Tribunale Napoli (Giustizia News24)
Il Tribunale di Napoli

La scoperta è avvenuta la mattina del 2 gennaio, alla ripresa delle attività lavorativa. Ma i fatti, con buona probabilità, sono accaduti nella notte tra il 31 e il primo gennaio. Una delle vetrate del Palazzo di Giustizia di Napoli, posta al dodicesimo piano della Torre C, è andata in frantumi a causa di un colpo d’arma da fuoco. Presumibilmente il colpo è stato esploso da un fucile, ma sul punto sono in corso accertamenti. Sull’accaduto sta indagando la Polizia: bisognerà capire se il colpo sia stato diretto in maniera volontaria contro il Palazzo di giustizia o se, invece, sia finito accidentalmente contro la vetrata al dodicesimo piano, dove sono allocati gli uffici della Procura generale. Non è escluso, infatti, che ignoti possano avere esploso a casaccio colpi di fucile per festeggiare l’inizio del nuovo anno e che uno dei colpi, vaganti, abbia poi bucato la vetrata.

L’episodio ha comunque destato forte preoccupazione e innescato diverse reazioni.
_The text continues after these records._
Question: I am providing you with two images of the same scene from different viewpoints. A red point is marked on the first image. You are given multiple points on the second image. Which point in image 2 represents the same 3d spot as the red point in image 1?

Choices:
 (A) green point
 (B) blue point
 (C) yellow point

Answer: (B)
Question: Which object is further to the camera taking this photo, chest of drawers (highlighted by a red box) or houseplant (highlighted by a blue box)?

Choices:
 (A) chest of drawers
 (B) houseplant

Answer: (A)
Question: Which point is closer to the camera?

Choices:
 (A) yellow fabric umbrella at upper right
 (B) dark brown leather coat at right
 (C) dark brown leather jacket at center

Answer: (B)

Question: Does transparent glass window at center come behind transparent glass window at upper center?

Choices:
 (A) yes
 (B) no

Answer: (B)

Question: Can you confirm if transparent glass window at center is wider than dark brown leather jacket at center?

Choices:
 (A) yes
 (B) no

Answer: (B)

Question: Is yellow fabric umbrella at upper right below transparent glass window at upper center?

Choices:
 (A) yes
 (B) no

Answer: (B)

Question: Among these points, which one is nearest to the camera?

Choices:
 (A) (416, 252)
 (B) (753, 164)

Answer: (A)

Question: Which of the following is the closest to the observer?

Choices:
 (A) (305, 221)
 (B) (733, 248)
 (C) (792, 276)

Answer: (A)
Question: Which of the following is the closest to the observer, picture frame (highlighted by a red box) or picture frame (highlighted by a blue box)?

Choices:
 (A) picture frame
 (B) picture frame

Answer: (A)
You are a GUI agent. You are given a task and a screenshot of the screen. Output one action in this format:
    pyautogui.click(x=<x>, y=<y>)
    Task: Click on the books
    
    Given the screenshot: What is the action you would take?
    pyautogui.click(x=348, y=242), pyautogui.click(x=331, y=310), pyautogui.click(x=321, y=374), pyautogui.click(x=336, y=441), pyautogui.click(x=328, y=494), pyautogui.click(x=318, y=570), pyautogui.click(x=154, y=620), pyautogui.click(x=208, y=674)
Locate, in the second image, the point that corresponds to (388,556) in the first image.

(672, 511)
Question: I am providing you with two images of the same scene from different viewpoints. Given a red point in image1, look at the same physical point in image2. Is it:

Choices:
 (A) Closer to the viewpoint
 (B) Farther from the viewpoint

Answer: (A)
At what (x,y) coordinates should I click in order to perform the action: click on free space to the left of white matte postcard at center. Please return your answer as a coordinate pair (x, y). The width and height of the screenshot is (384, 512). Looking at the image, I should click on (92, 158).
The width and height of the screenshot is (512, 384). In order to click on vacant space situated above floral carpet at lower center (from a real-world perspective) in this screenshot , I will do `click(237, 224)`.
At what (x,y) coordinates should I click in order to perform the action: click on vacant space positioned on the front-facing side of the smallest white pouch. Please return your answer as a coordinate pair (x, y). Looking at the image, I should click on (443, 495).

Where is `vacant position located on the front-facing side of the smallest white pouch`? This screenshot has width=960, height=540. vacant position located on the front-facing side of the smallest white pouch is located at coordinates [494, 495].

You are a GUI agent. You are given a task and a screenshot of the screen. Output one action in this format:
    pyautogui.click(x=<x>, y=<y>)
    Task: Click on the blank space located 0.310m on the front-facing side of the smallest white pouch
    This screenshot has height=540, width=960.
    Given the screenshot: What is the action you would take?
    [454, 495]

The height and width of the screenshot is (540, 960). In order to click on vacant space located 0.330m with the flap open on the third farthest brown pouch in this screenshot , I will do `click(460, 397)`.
La Giunta esecutiva sezionale della Associazione nazionale magistrati del distretto di Napoli nell’esprimere «la ferma condanna per il grave episodio verificatosi» e nel manifestare «piena solidarietà ai magistrati, al personale giudiziario e a tutte le persone che quotidianamente  operano al servizio della giustizia», ha ribadito «la necessità  di rafforzare ogni più adeguata misura di sicurezza degli uffici  per la tutela dei magistrati e del personale amministrativo», evidenziando «quanto il crescente e perdurante clima di delegittimazione quotidiana della Magistratura comporti in sé il rischio di slatentizzare e rendere concrete tanto condotte violente quanto gesti istintivi e non ragionati ai danni della Istituzione, dei suoi luoghi e dei suoi simboli, come già accaduto in recenti episodi ai danni di singoli magistrati».

Vicinanza ai magistrati di Napoli è stata espressa anche da don Tonino Palmese, presidente della Fondazione Pol.i.s. della Regione Campania: «Abbiamo appreso dalla stampa quanto avvenuto e scoperto lo scorso due gennaio contro il Palazzo di Giustizia di Napoli, luogo che, nella tutela dei diritti, rappresenta la nostra Costituzione. Sappiamo con certezza che gli inquirenti faranno piena luce su questo vile e violento atto. Il Procuratore Generale Aldo Policastro e’ un amico delle vittime innocenti ed e’ stato sempre accanto alla nostra Fondazione Pol.i.s. Grazie al suo impegno e a quello della presidente Covelli abbiamo potuto realizzare lo Spazio Ascolto dedicato alle vittime, un passo fondamentale nel pieno riconoscimento dei diritti delle vittime nel processo penale».